WHAT YOU HAVE TO DO:
Only the lines from the one containing "left ankle: (266, 1085)" to the end of the records belong in the output; print them exactly.

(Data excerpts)
________________________________________

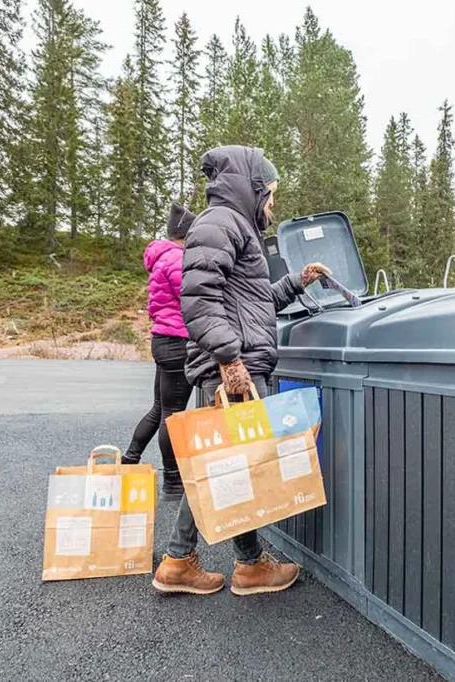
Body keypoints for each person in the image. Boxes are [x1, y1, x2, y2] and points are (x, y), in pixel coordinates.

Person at [152, 145, 331, 596]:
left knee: (229, 466)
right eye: (270, 194)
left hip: (240, 364)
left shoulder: (234, 225)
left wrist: (297, 281)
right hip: (235, 369)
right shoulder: (221, 223)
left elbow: (251, 302)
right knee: (228, 467)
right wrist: (229, 359)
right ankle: (223, 564)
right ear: (252, 189)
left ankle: (202, 563)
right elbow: (198, 298)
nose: (272, 204)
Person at [122, 202, 197, 501]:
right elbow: (193, 297)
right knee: (173, 415)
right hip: (178, 342)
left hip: (163, 340)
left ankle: (129, 460)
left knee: (160, 409)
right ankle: (173, 483)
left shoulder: (161, 258)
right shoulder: (178, 260)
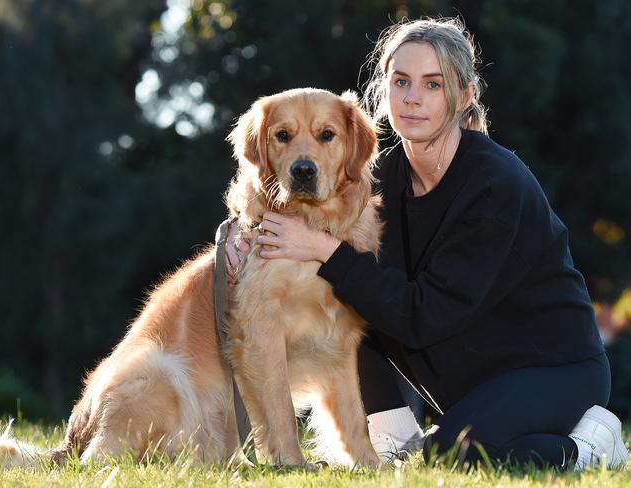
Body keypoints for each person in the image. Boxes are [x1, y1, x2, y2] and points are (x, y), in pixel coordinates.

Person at [224, 17, 628, 470]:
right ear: (385, 89)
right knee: (352, 291)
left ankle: (589, 449)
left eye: (432, 84)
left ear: (465, 96)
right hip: (465, 380)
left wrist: (322, 249)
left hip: (551, 369)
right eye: (401, 82)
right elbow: (291, 211)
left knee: (451, 453)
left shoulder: (497, 187)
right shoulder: (377, 178)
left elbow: (425, 316)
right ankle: (391, 434)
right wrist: (244, 233)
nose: (413, 97)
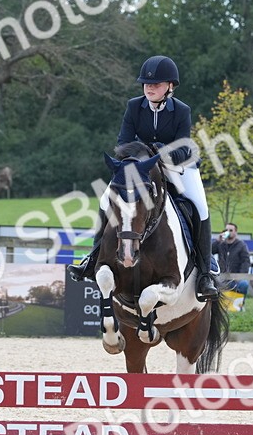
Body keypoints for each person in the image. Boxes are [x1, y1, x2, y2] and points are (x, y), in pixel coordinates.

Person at [70, 55, 218, 298]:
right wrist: (141, 156)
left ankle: (204, 273)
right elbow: (123, 143)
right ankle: (92, 258)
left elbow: (183, 147)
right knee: (106, 199)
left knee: (200, 207)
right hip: (138, 167)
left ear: (170, 86)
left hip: (177, 166)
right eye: (147, 84)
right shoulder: (133, 106)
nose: (149, 87)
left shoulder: (182, 111)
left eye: (156, 84)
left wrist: (159, 152)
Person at [211, 222, 250, 295]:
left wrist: (240, 276)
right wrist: (217, 241)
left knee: (244, 284)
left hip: (236, 277)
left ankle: (240, 305)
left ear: (236, 232)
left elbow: (246, 261)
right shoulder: (221, 243)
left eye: (231, 230)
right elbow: (209, 252)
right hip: (222, 276)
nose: (228, 232)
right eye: (226, 230)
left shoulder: (241, 245)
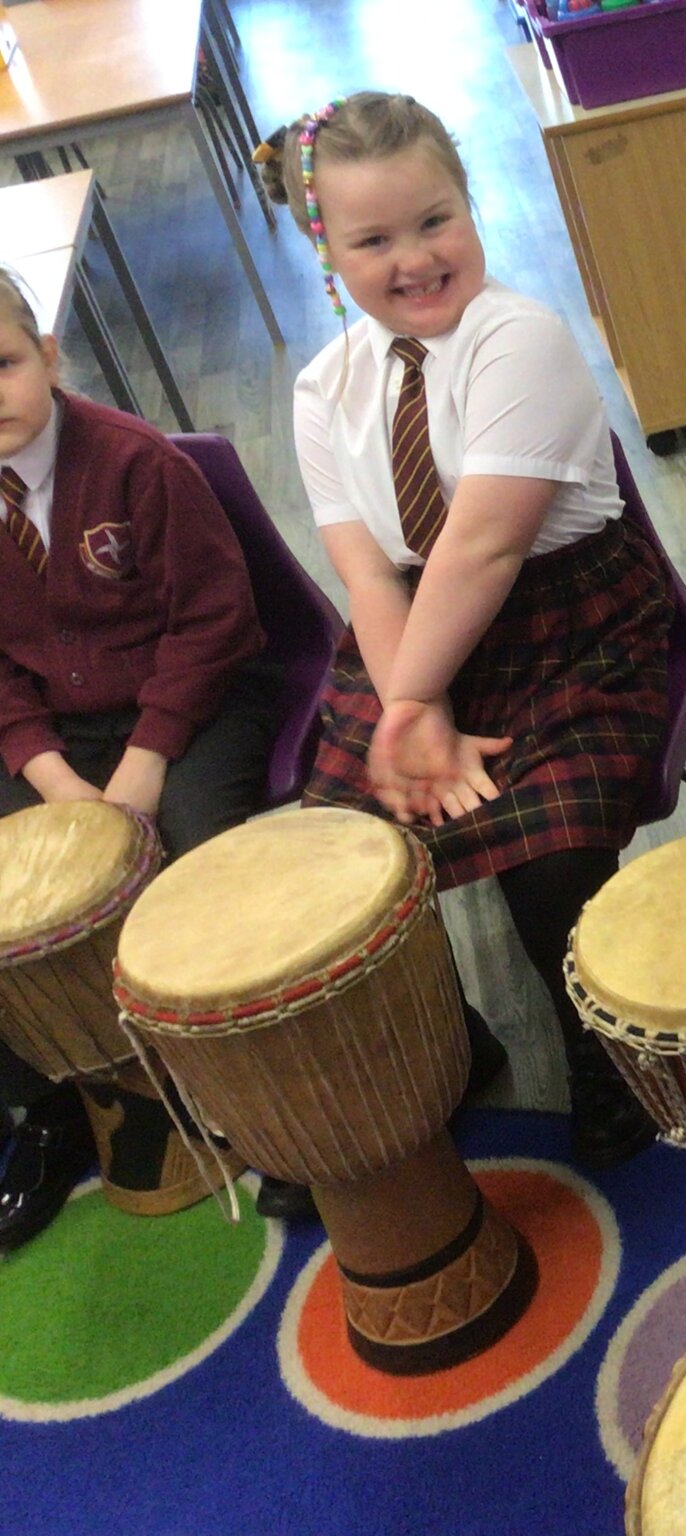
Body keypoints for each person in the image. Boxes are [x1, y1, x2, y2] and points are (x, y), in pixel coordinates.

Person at [260, 92, 673, 1171]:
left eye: (435, 220)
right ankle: (446, 1049)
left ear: (471, 204)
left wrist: (405, 712)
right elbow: (366, 567)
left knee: (548, 855)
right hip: (415, 634)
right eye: (373, 240)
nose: (414, 258)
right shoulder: (323, 386)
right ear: (326, 251)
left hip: (570, 621)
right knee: (352, 853)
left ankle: (601, 1051)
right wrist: (418, 709)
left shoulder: (520, 340)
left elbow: (486, 549)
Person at [0, 266, 277, 1244]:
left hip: (198, 701)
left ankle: (266, 1085)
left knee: (198, 853)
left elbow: (214, 623)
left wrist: (149, 759)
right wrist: (47, 773)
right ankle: (51, 1108)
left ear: (48, 357)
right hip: (57, 737)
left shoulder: (135, 462)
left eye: (1, 364)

________________________________________

SOLUTION TO THE EXERCISE:
left ankle: (266, 1085)
left knee: (198, 853)
left elbow: (214, 623)
left wrist: (149, 759)
right wrist: (47, 773)
right ankle: (51, 1108)
left ear: (48, 357)
right hip: (57, 737)
left shoulder: (135, 462)
left eye: (1, 364)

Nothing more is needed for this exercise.